Dawn was not far off, maybe an hour or two and then her shift would end. Weariness dragged at her eyelids and her limbs. She longed for her bed. It was more than three months until the Feast of Night, the longest night of the year, but the hours of darkness had already become insufferably long. Her thoughts wandered as the night progressed, and she fought to regain her train of thought. The prisoner’s face formed in her mind unbidden, and she pushed it away. She was supposed to be on watch, she reminded herself as she glanced into the darkness, not losing herself in fancies.
So much for the fabled Kal’Parev honor, she thought as she pictured his manacled hands. Honor was not something prisoners were known for.
The night wore on, and Arielle continued her circuit. She continued to keep her eyes open. She continued to avoid the warmth of the doorway. She continued stealing glances over the parapet. She continued forcing her thoughts away from the image of his face.

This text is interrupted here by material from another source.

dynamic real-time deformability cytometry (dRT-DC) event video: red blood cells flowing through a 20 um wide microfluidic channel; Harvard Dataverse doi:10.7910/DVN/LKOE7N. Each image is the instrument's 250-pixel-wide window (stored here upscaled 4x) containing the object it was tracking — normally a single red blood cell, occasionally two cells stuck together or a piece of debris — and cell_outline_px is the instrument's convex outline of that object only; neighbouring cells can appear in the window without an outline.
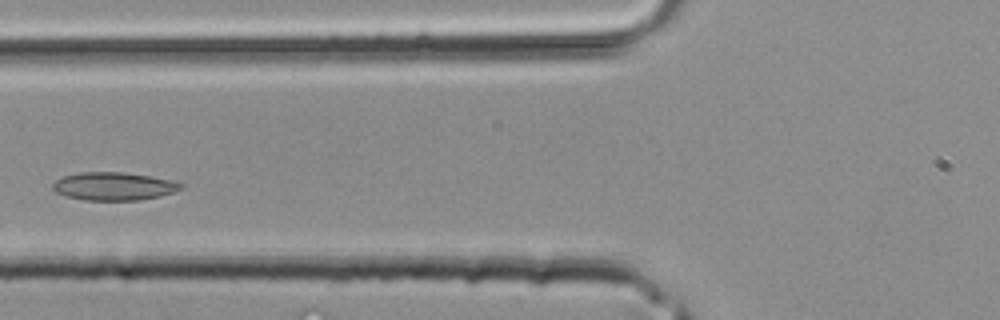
{"species": "common noctule bat (a hibernating species)", "species_latin": "Nyctalus noctula", "temperature_condition": "room temperature", "stored_images_in_passage": 27, "segment_of_instrument_passage": [1, 2], "camera_frame_rate_fps": 3000, "um_per_image_px": 0.085, "animal": {"sex": "male", "body_mass_g": 20.4}, "frame": {"image": 1, "passage_image": 5, "time_ms": 1.333, "image_size_px": [1000, 320], "cell_outline_px": [[184, 188], [160, 196], [140, 200], [84, 200], [68, 196], [56, 192], [52, 188], [52, 184], [56, 180], [64, 176], [80, 172], [120, 172], [148, 176], [172, 180], [184, 184]], "centroid_in_image_um": [9.68, 15.83], "position_along_channel_um": 116.1, "area_um2": 20.81}}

Trenton had said his name was Kal’Parev, she remembered. Her thoughts were sluggish now. Looking around, she found that she had stopped walking. With a shake of her head, she resumed her circuit. She counted her breaths. She counted her steps. She spun at the western end of the circuit and glanced over the parapet. With his white hair, he had the look of a Kal’Parev by blood. So he was nobly born, and not a pledge. That was better, but still, he was a Kal’Parev. That was also in line with her memory. Still, Father would not approve. The errant thought made her pause again. She should NOT be thinking along those lines. Her father, Kal’Parev, Logan; they all formed a confused tangle in her thoughts, causing her stomach to contract and her Sin’del to compress. Clenching her hands, she resumed walking, willing her hands not to tremble.
Dawn was lightening the sky, she reminded herself. She would be done here soon.